Explain why the water remains in the bucket instead of getting the teacher wet.?

If anything has a force acting on it towards the center of a circular path equal to F, and it has a perpendicular constant velocity to that force in the plane of the circle equal to √(F•r/m) where r is the radius of the circular path and m is the mass of that thing, then it will move with a circular motion. Any speed less than that and the water will fall out the bucket. 

Centrifugal force CF = m*g*V^2/r ...or m*g*ω^2*r

swinging the bucket  gives the water velocity  and the  direction change caused by the  rope pulling the bucket down  give the water  acceleration  the  gravity is also pulling down   but the bucket  is being pulled back by the  rope but the water inside the bucket keepts trying to move   striaight  and that is why the  water stays in .. you can see if the teacher holds the bucket over his head the water  drops on him  if the bucket is open downward  because there is no  motion of the water moviing up..

It's called acceleration.

Gravity is one type of acceleration, but this can be overcome by centripetal movement.

Really hard water !

The question is very badly worded.  It is highly ambiguous.  When it says "swings the bucket in a circle above his head", does that mean that the circle is in a vertical plane, with the bucket actually upside down at the top of the circle, as the other two respondents seem to assume ?

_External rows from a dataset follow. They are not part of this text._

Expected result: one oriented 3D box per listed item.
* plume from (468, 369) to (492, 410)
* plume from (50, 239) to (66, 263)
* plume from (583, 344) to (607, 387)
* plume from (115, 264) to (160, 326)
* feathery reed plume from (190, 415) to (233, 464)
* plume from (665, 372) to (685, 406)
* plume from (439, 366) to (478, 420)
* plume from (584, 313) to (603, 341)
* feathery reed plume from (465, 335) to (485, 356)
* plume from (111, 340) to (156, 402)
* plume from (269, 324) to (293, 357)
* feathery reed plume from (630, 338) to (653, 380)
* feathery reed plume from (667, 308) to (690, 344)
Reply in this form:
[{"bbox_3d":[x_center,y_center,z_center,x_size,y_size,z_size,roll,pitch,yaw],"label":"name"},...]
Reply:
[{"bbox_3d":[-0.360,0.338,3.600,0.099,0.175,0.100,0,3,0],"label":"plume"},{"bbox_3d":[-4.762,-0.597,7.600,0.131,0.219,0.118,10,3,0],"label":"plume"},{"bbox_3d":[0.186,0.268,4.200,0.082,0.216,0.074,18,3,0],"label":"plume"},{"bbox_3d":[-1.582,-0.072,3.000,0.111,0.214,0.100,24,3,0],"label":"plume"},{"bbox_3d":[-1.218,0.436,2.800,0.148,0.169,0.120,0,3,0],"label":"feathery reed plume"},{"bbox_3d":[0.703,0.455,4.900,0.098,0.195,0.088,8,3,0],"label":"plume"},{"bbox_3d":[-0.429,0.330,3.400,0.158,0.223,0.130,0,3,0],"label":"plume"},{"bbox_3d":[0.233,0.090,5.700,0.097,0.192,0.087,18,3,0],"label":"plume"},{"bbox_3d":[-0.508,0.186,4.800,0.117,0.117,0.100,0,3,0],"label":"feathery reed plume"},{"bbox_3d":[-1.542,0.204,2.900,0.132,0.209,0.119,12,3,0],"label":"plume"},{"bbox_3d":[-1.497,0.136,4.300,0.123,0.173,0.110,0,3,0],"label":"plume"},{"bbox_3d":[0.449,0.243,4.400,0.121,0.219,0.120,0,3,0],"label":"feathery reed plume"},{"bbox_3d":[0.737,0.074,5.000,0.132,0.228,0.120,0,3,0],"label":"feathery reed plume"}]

OR does it mean that the  bucket is being swung in a HORIZONTAL circle  around the teacher's head?  I lean towards this interpretation.  But the answer is basically the same - CENTRIPETAL force to keep the bucket plus contents moving in a circle, instead of flying off at a tangent.  

Motion in a circle requires a force towards the centre to keep the object, or whatever,  constrained to move in the circle.  This produces the apparent outward force (or centrifugal force in common parlance) which is how artificial gravity is produced, as in a rotating spacecraft - or in a spin dryer.  It is the artificial gravity force which keeps the water in the bucket.

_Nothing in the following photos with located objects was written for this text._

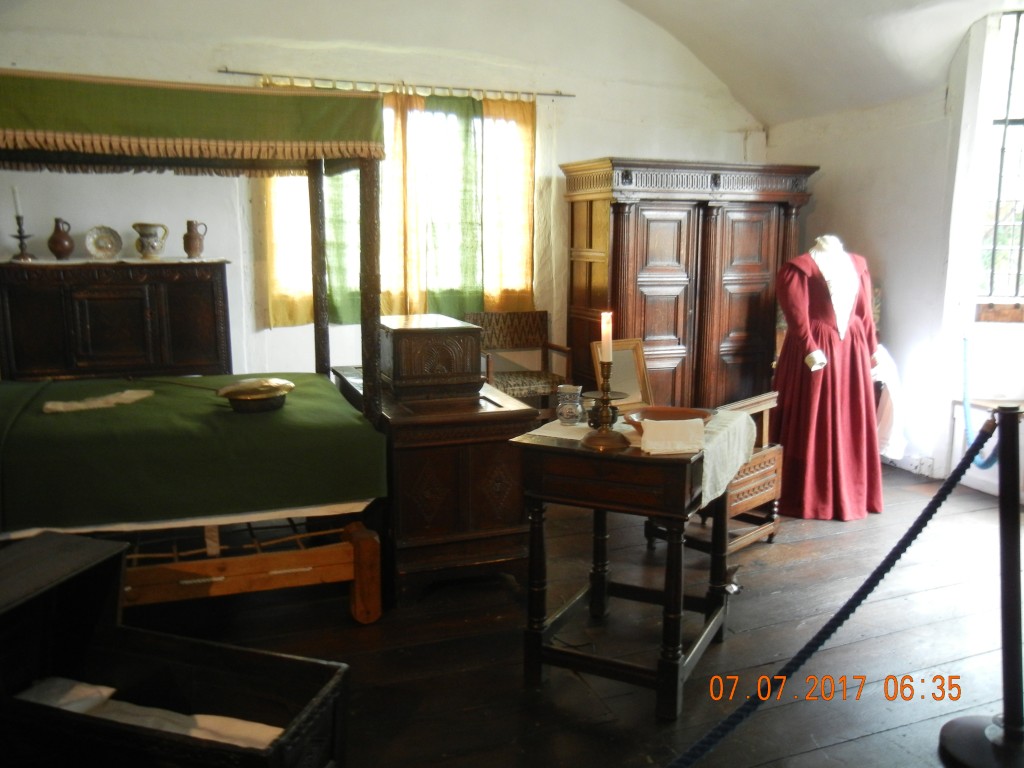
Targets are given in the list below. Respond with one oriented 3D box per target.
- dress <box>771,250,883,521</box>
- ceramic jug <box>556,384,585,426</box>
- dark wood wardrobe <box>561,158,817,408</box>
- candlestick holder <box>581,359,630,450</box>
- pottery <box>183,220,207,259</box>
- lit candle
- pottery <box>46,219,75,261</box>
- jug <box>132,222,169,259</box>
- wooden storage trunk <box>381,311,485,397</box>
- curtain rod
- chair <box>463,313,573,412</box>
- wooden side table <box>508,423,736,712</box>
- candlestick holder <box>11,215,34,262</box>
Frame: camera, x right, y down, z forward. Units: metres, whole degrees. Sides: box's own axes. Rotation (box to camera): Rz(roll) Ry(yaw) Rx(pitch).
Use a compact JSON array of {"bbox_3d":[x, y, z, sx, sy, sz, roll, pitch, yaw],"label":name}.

I disagree with the wording of the other two answers.  At the top the water is falling.  But the bucket is being pulled down by the rope.  As long as the bucket is accelerating at a greater rate than the water there is no relative downwards motion.  If you permit the rope to go slack the results can be different and interesting.  The bucket and water execute a parabolic (horizontal) motion drenching my students instead.

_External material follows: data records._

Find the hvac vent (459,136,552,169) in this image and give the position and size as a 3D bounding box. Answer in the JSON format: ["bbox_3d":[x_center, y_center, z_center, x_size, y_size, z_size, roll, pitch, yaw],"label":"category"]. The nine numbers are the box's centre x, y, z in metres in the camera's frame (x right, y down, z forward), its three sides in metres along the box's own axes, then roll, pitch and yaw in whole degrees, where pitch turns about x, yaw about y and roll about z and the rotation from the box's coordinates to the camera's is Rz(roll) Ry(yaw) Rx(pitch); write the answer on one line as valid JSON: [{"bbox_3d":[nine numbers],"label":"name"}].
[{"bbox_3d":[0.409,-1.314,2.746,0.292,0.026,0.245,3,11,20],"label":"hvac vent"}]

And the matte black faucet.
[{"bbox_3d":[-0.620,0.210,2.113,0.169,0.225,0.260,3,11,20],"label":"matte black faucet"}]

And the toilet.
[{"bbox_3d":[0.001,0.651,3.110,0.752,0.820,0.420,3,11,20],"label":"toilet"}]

If the bucket is swinging fast enough, the water stays in the bucket through centrifugal force.  Which is also what keeps the bucket at the end of the rope, rather than falling when it goes upside-down.

Centrifugal force is related to inertia.  The water and the bucket are moving and want to keep moving in a straight line.  This is an example of Newton's first law, that an object in motion tends to stay in motion unless acted on by an external force.  In this case the external force is the rope.  If the rope broke, the bucket full of water would want to fly off in a straight line, in whichever direction they were going at that instant.

Centrifugal force keeps the water in the bucket. He gets wet when he gets tired.